Trolling ‘Big Data’ to Find Rogue Traders

The line-up of rogue traders continues to grow. Big data may help curb that.

The latest convicted of unauthorized activity: UBS trader Kweku Adoboli, sentenced last week to seven years in prison for his role in the biggest fraud in British history. The Ghanian-born Adoboli, a senior trader on the Swiss investment banks’s ETF desk, was found guilty in a jury trial involving $2.3 billion in losses for his employer.

UBS did not escape penalty, either. Britain’s Financial Services Authority fined UBS $47.5 million on Monday

Which is where smart use of big data, in preventing unauthorized activity comes in.

Cataphora of Menlo Park, Calif., is in the in the business of determining insider threat risks such as fraudulent trading, for instance. It uses big data to model employee behavior. and shows a contextual relationship between data — email, spreadsheets, instant messages, phone calls, voice mail, tweets, Facebook status updates, expense reports and the like. It builds a digital character for each employee that is mapped against a model of the organization’s normal behavior. The result: deviations from normality are detected.

Had UBS or Societe Generale been using this software, it might have red-flagged the deviant trading patterns well before they morphed into mega looses, chief executive Elizabeth Charnock argues.

The Cataphora model develops a baseline of organizational behavior and then measures any deviations from the established norm. Here are some red flags that Cataphora claims could be used effectively to curtail fraudulent activities.

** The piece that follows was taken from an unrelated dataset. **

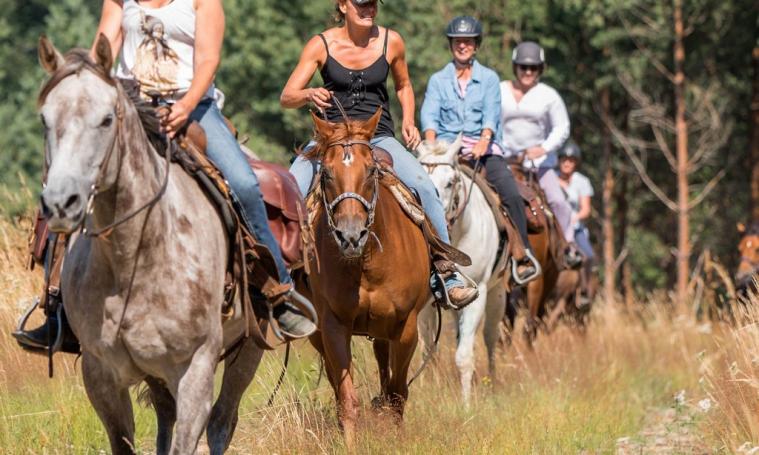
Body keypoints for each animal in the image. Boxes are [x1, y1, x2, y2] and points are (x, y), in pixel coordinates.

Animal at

1. Consistency of routine. This is a methodology in threat profiling that indicates some sort of stress, distraction or disgruntlement. “It might be something as relatively innocuous as someone e-mailing a colleague to borrow a few quid,” says Charnock.” Or, if a particular individual, who is generally very calm, suddenly shows signs of emotional instability by ranting on Facebook, this may be a sign of trouble.

2. Consistency of channel. This is generally indicative of a desire to avoid leaving a written record. If, for example, a series of emails or IMs that indicate that communications were frequently taken offline, possibly in an attempt to avoid creating an electronic data trail, it might be a red flag if you’re using a data-driven model where this is recognized as anomalous behavior, but overlooked as unimportant in a rules-based approach. In some instances, rouge traders.

3. Centrality. This relates to the employees overall sense of engagement, or lack thereof, in the organization. In the case of Dawai Bank, its rogue trader based in New York operated almost completely on his own. Using a trading system he had created and operating largely unsupervised, he made 30,000 fraudulent bond trades. “We really believed in him,” Akira Fujita, Daiwa’s president, said at a news conference at the bank’s headquarters in Osaka. “He created a system where he was in charge of everything.”

4. Consistency of hierarchy. In the Nick Leeson case in 1996, management at Barings Bank allowed him to remain Chief Trader in Singapore while also being responsible for settling his trades, jobs usually done by two different people. This made it much simpler for him to hide his losses from his superiors.

5. Consistency of how time is spent. This is violation or deviation of established pattern In both electronic communication and real-world activities.

Typically, any of these deviations that seem risks to security are reported to either risk management or human resources, Charnock says. They subsequently decide whether or not to take further action.

In the UBS case, for instance, Adoboli admitted to trading far in excess of authorized risk limits and making false book entries to hide his true positions. His risk exposure peaked at $12 billion on August 8, 2011. The desk’s authorized limit at the time was $100 million intra-day and $50 million over night.

In an earlier case, Jerome Kerviel, a rogue trader at the French bank Société Générale, caused $6.7 billion of losses in 2008.

In 1996, Leeson, perhaps the most famous of the rogue traders (a movie was made based on his experiences), racked up over a billion dollars in losses, while operating afar, causing the 233-year-old Barings bank to collapse. Leeson was sentenced to six-and-a-half years in prison for destroying Britain’s oldest investment bank, which included the Queen among his clients.

These traders and others such as Toshihide Iguchi, who lost $1.1 billion through unauthorized bond trading for Japan’s Daiwa bank, have much in common. All were in their early 30s at the height of their fraudulent activities. All had started in the unglamorous back offices so they knew IT and compliance and office procedures and how to circumvent them as they repeatedly doubled down to try to make up their losses. “And all of them were outsiders,” notes Charnock.

Kerviel, as example, was a relatively unsophisticated provincial serving in an elitist Paris bank. At Barings, long the domain of, bowler-hated Oxford graduates, Leeson had never attended university and favored baseball caps.

“These were not malicious people, but as outsiders they desperately wanted to prove themselves,” says Charnock. “They didn’t necessarily think of what they were doing as stealing.”

“To me it was only a violation of internal rules,” Iguchi said from prison. “I didn’t set out to rob a bank.”